#### What to do
Whenever a line in this data holds the word "authorization", report that line in full.

[Source texts of formatted documents]
━━━━━━━━━━━━━━━━━━━━━━━━━━━━━━

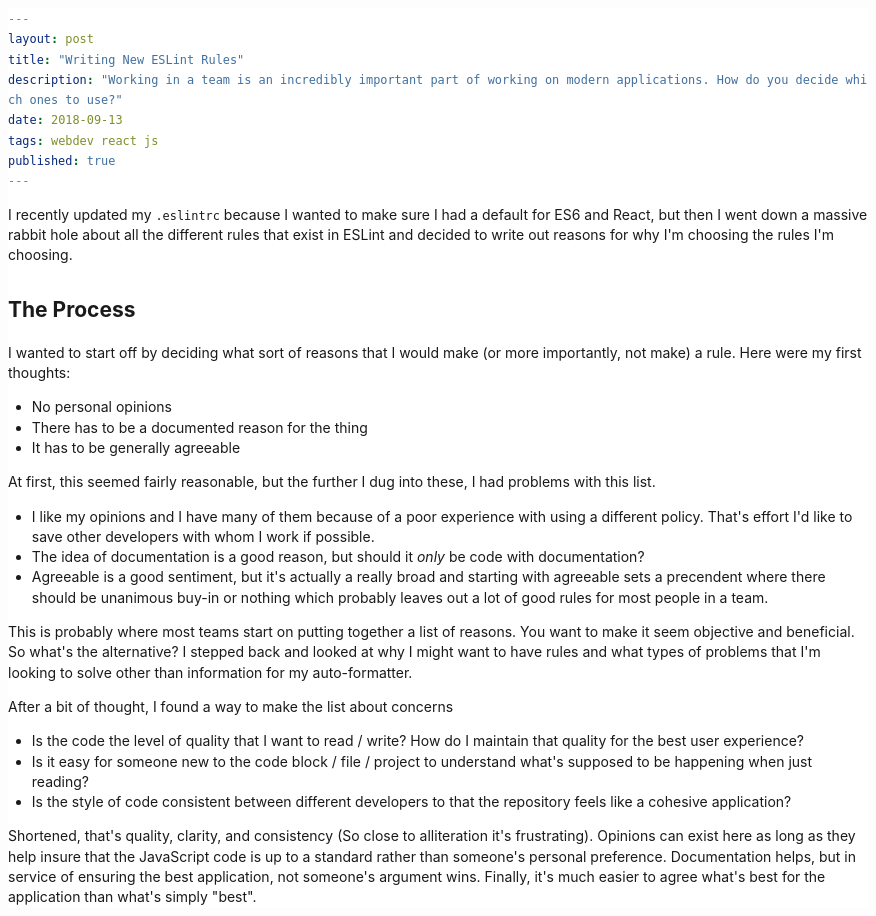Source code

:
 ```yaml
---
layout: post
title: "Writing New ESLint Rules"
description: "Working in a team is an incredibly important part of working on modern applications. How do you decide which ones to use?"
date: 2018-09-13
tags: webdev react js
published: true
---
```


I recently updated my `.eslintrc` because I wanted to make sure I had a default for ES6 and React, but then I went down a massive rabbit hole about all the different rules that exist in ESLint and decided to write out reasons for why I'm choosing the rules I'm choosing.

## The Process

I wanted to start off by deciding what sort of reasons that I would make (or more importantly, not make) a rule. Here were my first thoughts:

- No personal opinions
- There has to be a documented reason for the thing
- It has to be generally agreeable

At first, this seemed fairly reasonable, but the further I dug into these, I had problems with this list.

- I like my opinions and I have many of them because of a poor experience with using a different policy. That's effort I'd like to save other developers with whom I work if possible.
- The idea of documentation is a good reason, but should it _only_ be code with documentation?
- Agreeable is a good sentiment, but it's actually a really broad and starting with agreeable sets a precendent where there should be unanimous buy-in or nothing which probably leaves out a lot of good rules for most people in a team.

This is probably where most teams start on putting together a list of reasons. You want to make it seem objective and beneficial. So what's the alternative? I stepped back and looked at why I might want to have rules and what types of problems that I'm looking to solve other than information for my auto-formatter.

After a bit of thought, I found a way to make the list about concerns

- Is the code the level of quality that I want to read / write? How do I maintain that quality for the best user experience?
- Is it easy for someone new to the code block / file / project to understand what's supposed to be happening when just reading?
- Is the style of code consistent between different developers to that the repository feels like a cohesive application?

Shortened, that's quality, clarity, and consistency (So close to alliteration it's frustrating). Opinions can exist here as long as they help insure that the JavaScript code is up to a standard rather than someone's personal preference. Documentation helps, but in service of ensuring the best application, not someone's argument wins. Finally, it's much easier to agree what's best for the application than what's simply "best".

━━━━━━━━━━━━━━━━━━━━━━━━━━━━━━

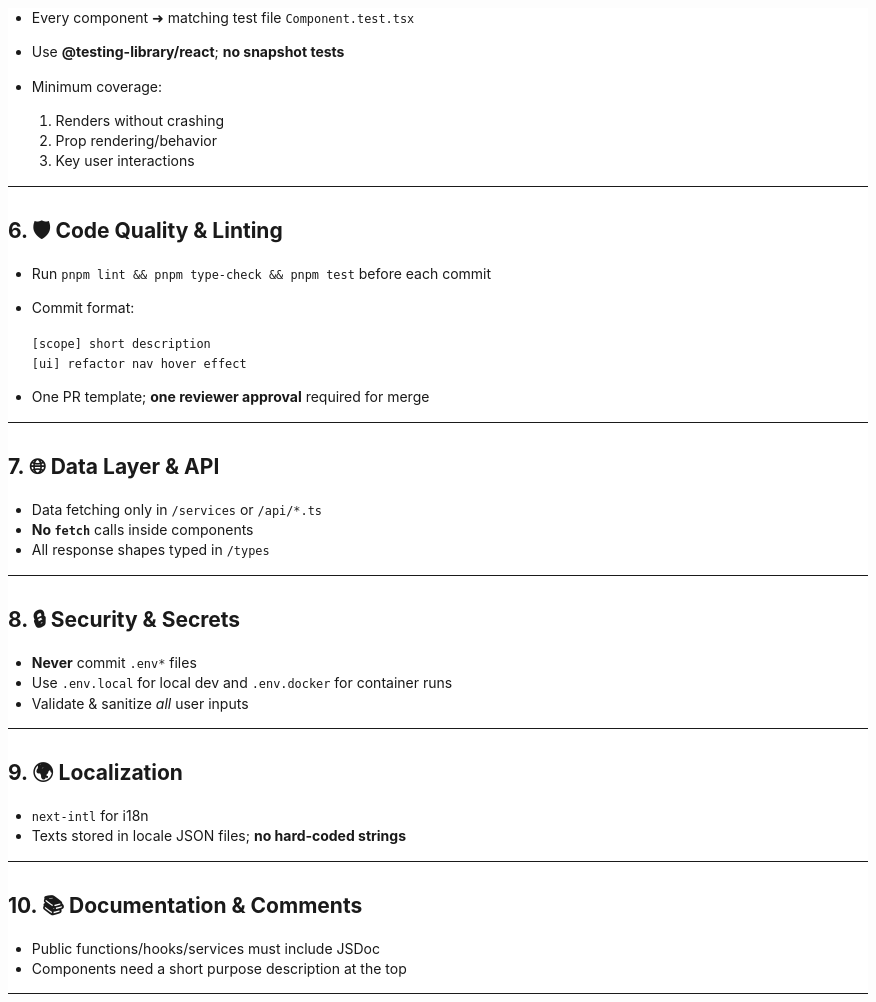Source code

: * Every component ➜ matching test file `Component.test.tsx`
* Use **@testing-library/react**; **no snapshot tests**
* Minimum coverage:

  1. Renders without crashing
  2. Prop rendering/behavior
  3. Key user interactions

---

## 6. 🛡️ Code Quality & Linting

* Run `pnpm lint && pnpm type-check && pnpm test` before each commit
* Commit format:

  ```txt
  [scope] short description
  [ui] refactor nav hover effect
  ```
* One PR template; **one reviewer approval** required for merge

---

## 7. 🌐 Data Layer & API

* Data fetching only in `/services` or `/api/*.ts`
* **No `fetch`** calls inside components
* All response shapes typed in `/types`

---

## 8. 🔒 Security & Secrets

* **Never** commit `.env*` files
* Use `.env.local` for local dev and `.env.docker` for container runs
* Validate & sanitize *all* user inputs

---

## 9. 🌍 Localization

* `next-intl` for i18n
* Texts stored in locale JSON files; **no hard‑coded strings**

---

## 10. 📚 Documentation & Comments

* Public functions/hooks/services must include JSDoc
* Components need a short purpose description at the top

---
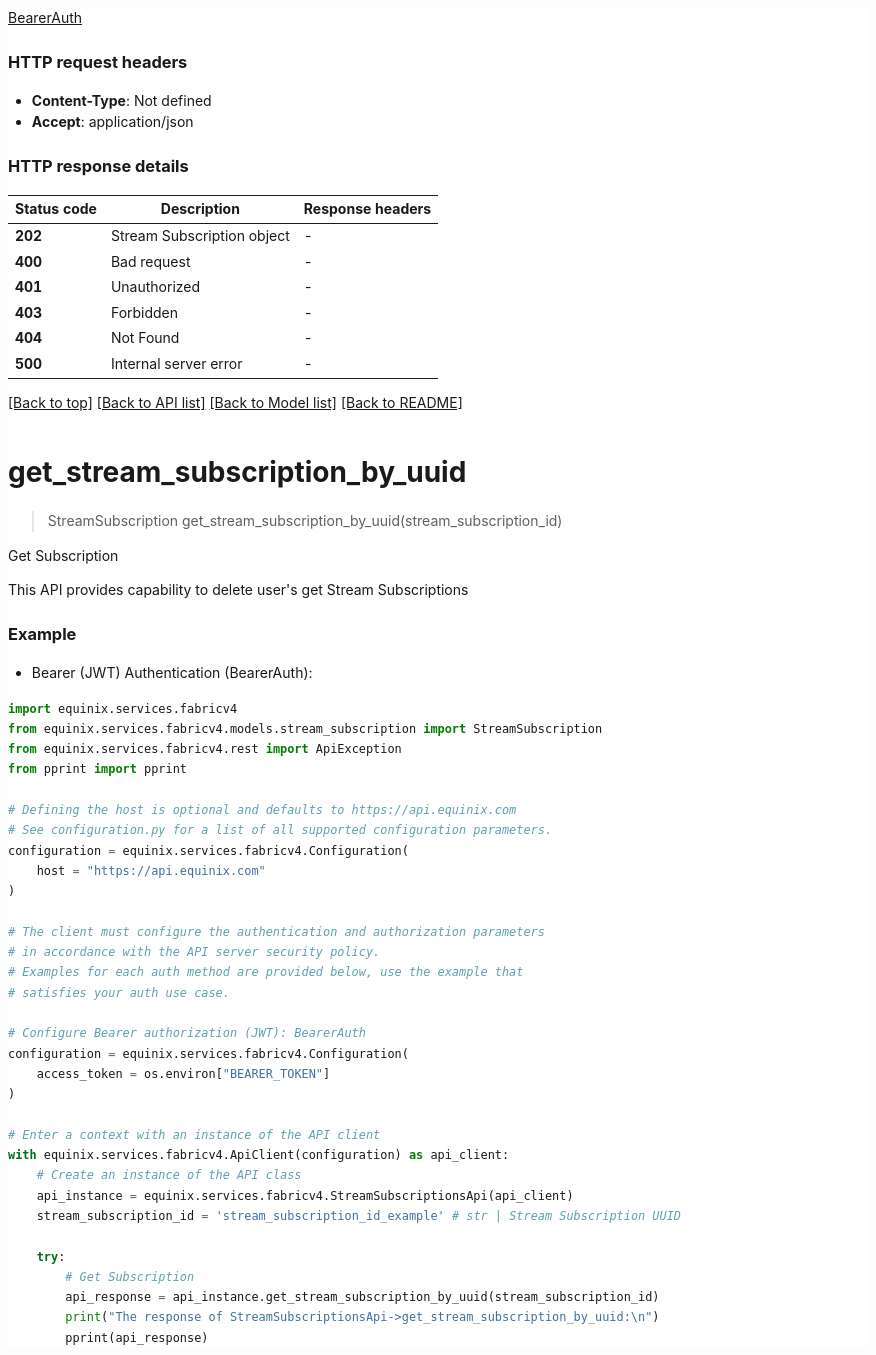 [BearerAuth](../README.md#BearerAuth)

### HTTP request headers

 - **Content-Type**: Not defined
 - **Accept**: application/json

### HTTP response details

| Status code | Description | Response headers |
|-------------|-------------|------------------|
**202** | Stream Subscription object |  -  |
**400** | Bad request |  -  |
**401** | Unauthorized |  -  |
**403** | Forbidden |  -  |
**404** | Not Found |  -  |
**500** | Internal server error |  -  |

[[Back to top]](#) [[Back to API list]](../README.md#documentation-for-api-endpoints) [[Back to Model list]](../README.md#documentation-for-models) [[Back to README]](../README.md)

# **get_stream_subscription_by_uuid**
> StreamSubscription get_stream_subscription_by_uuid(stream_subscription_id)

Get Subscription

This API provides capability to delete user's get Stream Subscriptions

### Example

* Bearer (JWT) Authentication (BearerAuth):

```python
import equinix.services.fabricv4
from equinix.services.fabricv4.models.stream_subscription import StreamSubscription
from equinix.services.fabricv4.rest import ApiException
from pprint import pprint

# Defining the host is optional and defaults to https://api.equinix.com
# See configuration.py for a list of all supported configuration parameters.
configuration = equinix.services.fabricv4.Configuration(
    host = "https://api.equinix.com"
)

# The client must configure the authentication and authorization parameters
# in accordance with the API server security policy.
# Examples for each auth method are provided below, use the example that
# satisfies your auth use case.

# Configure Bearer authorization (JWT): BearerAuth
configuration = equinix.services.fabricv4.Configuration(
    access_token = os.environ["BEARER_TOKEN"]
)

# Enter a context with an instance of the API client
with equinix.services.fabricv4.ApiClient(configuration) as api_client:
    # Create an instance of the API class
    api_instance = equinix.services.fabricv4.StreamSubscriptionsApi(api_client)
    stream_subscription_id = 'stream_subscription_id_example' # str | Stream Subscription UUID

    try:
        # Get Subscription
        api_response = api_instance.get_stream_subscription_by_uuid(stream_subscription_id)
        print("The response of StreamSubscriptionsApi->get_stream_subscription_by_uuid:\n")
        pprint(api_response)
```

━━━━━━━━━━━━━━━━━━━━━━━━━━━━━━

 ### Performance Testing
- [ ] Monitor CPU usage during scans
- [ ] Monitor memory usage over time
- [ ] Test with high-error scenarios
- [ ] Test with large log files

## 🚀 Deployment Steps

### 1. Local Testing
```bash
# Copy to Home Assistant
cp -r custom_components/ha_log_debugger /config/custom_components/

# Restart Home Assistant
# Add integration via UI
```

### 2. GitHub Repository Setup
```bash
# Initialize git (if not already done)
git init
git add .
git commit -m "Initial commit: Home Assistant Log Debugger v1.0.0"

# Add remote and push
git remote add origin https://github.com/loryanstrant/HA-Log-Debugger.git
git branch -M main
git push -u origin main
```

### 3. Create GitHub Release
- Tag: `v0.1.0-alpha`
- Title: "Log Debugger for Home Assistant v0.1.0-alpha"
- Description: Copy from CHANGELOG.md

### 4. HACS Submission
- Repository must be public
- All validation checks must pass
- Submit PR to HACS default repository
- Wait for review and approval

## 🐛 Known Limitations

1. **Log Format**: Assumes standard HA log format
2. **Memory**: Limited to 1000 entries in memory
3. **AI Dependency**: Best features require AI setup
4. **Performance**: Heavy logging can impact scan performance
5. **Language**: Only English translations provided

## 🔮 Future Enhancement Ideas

━━━━━━━━━━━━━━━━━━━━━━━━━━━━━━

#### Result of the task
# The client must configure the authentication and authorization parameters
# Configure Bearer authorization (JWT): BearerAuth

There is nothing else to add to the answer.